**Your objective:** Word for word, restate all of the records.

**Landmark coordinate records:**
____________
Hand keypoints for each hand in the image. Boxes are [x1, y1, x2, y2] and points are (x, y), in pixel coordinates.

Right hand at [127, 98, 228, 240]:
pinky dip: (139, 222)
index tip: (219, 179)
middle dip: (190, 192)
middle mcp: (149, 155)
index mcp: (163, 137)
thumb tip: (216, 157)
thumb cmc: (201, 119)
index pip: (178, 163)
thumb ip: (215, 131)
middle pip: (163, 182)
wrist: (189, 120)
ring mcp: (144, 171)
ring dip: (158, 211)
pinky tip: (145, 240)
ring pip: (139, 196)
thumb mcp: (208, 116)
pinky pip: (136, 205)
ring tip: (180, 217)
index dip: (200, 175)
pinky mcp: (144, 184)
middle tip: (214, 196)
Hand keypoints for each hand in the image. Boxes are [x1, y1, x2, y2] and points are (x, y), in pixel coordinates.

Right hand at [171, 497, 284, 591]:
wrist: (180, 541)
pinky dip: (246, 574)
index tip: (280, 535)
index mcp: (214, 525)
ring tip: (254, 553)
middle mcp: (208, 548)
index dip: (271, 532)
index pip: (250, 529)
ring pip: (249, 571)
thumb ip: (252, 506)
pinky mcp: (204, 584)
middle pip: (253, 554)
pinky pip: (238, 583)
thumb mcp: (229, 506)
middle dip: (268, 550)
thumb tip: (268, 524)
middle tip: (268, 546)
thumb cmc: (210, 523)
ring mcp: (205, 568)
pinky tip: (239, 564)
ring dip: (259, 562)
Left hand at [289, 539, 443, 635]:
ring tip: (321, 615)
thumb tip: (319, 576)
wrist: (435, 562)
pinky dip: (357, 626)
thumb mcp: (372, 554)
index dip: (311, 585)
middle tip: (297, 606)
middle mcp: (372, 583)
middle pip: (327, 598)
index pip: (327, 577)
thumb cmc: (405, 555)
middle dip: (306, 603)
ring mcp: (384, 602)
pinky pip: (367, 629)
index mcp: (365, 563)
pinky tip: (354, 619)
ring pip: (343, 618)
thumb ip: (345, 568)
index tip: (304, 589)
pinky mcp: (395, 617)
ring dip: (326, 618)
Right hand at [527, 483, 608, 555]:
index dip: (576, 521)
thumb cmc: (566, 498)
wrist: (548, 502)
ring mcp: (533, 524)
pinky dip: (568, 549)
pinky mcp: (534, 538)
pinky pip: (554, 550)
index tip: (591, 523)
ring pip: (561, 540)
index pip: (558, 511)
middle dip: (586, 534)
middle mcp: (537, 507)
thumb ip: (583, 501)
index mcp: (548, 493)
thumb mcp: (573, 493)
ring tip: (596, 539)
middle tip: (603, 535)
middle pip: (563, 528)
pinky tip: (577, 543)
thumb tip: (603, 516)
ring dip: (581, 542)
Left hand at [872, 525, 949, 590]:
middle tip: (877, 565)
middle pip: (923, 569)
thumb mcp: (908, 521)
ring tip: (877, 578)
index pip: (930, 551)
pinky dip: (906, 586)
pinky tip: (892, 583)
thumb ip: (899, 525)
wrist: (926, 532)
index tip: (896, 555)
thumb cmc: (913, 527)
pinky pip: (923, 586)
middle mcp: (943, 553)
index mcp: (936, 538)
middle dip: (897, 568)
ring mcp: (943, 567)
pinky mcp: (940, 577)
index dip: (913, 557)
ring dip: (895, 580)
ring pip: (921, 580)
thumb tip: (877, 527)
____________
**Exercise answer:**
Hand keypoints for each hand in the image. Boxes are [x1, y1, x2, y2] and points are (x, y), in pixel coordinates.

Right hand at [127, 98, 228, 240]:
pinky dip: (139, 222)
index tip: (219, 179)
middle dip: (190, 192)
middle mcp: (149, 155)
index mcp: (163, 137)
thumb tip: (216, 157)
thumb cmc: (201, 119)
index pip: (178, 163)
thumb ip: (215, 131)
middle pip: (163, 182)
wrist: (189, 120)
ring mcp: (144, 171)
ring dip: (158, 211)
pinky tip: (145, 240)
ring pip: (139, 196)
thumb mcp: (208, 116)
pinky pip: (136, 205)
ring tip: (180, 217)
index dip: (200, 175)
pinky mcp: (144, 184)
middle tip: (214, 196)
Hand keypoints for each hand in the image. Boxes are [x1, y1, x2, y2] and points are (x, y), in pixel coordinates.

Right hand at [171, 497, 284, 591]:
wrist: (180, 541)
pinky dip: (246, 574)
index tip: (280, 535)
index mcp: (214, 525)
ring tip: (254, 553)
middle mcp: (208, 548)
index dip: (271, 532)
index pip: (250, 529)
ring pip: (249, 571)
thumb ip: (252, 506)
pinky mcp: (204, 584)
middle pip: (253, 554)
pinky pip: (238, 583)
thumb mcp: (229, 506)
middle dip: (268, 550)
thumb tip: (268, 524)
middle tip: (268, 546)
thumb cmc: (210, 523)
ring mcp: (205, 568)
pinky tip: (239, 564)
ring dip: (259, 562)
Left hand at [289, 539, 443, 635]:
ring tip: (321, 615)
thumb tip: (319, 576)
wrist: (435, 562)
pinky dip: (357, 626)
thumb mcp: (372, 554)
index dip: (311, 585)
middle tip: (297, 606)
middle mcp: (372, 583)
middle pip: (327, 598)
index pip: (327, 577)
thumb cmc: (405, 555)
middle dip: (306, 603)
ring mcp: (384, 602)
pinky pip: (367, 629)
index mcp: (365, 563)
pinky tip: (354, 619)
ring pip: (343, 618)
thumb ip: (345, 568)
index tip: (304, 589)
pinky mcp: (395, 617)
ring dip: (326, 618)
Right hand at [527, 483, 608, 555]:
index dip: (576, 521)
thumb cmc: (566, 498)
wrist: (548, 502)
ring mcp: (533, 524)
pinky dip: (568, 549)
pinky mcp: (534, 538)
pinky pip: (554, 550)
index tip: (591, 523)
ring pip: (561, 540)
index pip: (558, 511)
middle dip: (586, 534)
middle mcp: (537, 507)
thumb ip: (583, 501)
index mcp: (548, 493)
thumb mcp: (573, 493)
ring tip: (596, 539)
middle tip: (603, 535)
middle pip: (563, 528)
pinky tip: (577, 543)
thumb tip: (603, 516)
ring dip: (581, 542)
Left hand at [872, 525, 949, 590]:
middle tip: (877, 565)
middle pip: (923, 569)
thumb mcp: (908, 521)
ring tip: (877, 578)
index pip: (930, 551)
pinky dip: (906, 586)
pinky tip: (892, 583)
thumb ip: (899, 525)
wrist: (926, 532)
index tip: (896, 555)
thumb cmc: (913, 527)
pinky pip: (923, 586)
middle mcp: (943, 553)
index mcp: (936, 538)
middle dip: (897, 568)
ring mcp: (943, 567)
pinky mcp: (940, 577)
index dip: (913, 557)
ring dip: (895, 580)
ring pip: (921, 580)
thumb tip: (877, 527)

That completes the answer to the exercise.